A new mobile research report from IDC New Zealand says smartphone ownership by households has jumped significantly from 13% in 2011 to around 44% in 2012.
In its most recently published unit figures, for the second quarter of 2011, IDC said 310,000 phones were shipped into the New Zealand market, with 58% falling into thesmartphones category.
That percentage was up on the first quarter, when 320,000 phones were shipped into NZ, with just under 50% being smartphones.
iPhone shipments jumped 20% quarter-on-quarter (to account for around 15% of the total cellphone market).
But handsets based on Google's Android software were growing even faster at about 40% quarter-on-quarter to capture around a third of the total mobile phone market.
This is on the back of an increasingly competitive mobile market being driven by customers demand for better value and the greater access to applications and the internet that smartphones allow.
During March, Telecom said 25% of its customers now use smartphones, up from around 20% in November last year before the iPhone was added to its line-up. Vodafone and 2degrees declines to supply a percentage.
The research report also provides analysis on the key market and competitive trends IDC has noted in the New Zealand mobile market. Related to the growth in smartphones is the continuing growth in mobile data revenues.
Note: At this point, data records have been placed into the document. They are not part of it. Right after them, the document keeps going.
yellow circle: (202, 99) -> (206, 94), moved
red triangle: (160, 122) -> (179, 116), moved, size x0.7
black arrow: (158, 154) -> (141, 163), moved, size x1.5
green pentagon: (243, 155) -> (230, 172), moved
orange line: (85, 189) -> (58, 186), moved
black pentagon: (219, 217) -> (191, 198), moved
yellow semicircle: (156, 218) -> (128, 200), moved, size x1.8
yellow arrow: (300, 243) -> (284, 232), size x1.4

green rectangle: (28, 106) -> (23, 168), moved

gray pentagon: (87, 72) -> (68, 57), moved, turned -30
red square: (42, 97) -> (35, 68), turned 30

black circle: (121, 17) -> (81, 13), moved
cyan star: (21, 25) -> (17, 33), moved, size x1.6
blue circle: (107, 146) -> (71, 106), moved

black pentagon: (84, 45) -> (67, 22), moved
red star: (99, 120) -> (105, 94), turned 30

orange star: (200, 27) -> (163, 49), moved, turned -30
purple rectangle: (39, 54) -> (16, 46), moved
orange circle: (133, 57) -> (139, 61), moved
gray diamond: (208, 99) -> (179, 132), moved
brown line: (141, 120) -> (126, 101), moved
IDC is forecasting mobile data to grow at a compound annual growth rate (2011–2016) of 16.6%. Data growth rates closely align with smartphone penetration and are strongly influenced by how data offers are packaged and by the level of investment operators put into helping educate their customer base.
The Commerce Commission's recently released annual telecommunications report said mobile data use doubled during 2011 as more people used smartphones, and data got cheaper.
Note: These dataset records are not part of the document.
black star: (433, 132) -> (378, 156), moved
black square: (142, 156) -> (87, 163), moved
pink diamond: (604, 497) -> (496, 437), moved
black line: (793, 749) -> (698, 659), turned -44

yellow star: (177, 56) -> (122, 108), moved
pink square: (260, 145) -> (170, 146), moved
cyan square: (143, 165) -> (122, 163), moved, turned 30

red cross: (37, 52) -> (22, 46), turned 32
50% of US cellphone users now own smartphone
IDC's NZ study gels with a March survey of the US market by Nielsen.
Nielsen found that 50.4% of US cellphone owners now use a smartphone.
Smartphone market share numbers were stable.
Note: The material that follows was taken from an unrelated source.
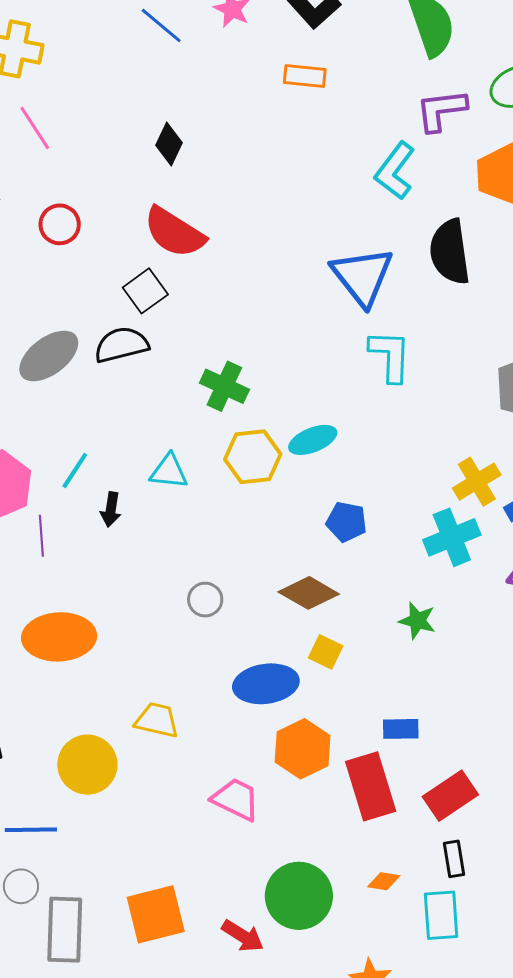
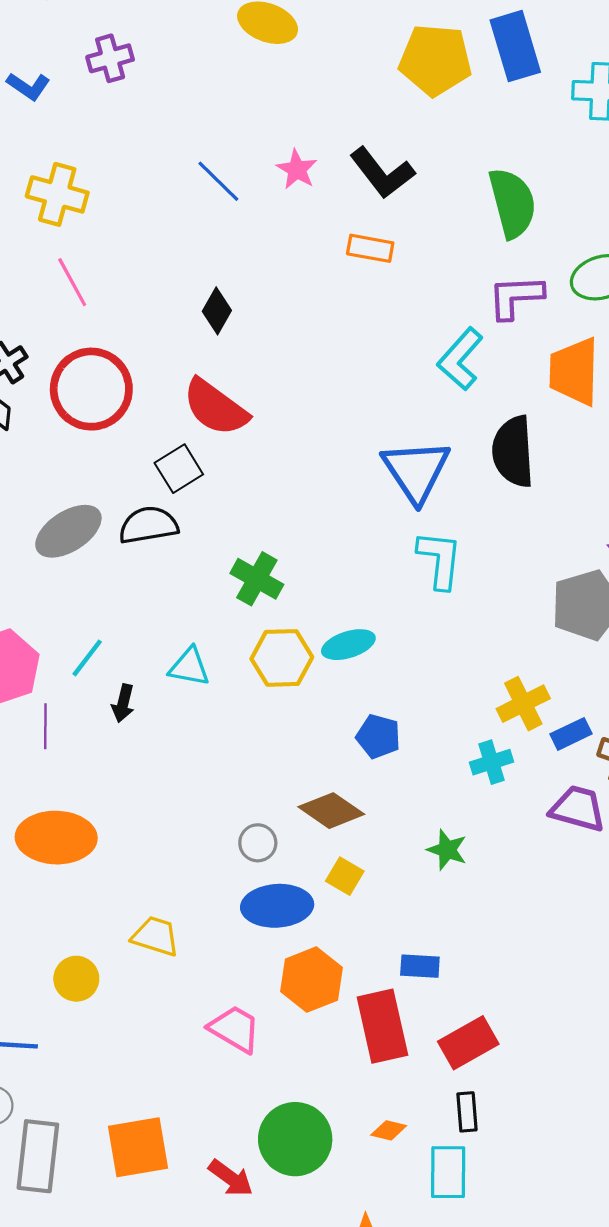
red circle: (60, 224) -> (91, 389), size x1.8
cyan cross: (452, 537) -> (491, 762), size x0.7
gray circle: (205, 600) -> (258, 843), moved
yellow circle: (87, 765) -> (76, 979), size x0.7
Android phones slightly increased their lead to take 48.5% of the market.
Apple held 32%.
RIM's BlackBerry was on 11.6%
And Microsoft's Windows Phone software (which has been most heavily pushed on Nokia's new Lumia series) took 1.7%.
Headsets based on the older Windows Mobile sat on 4.1%.
Meanwhile, a study reported by Ad Week found 12% of US mothers born between 1977 and 1994 have used a smartphone during sex.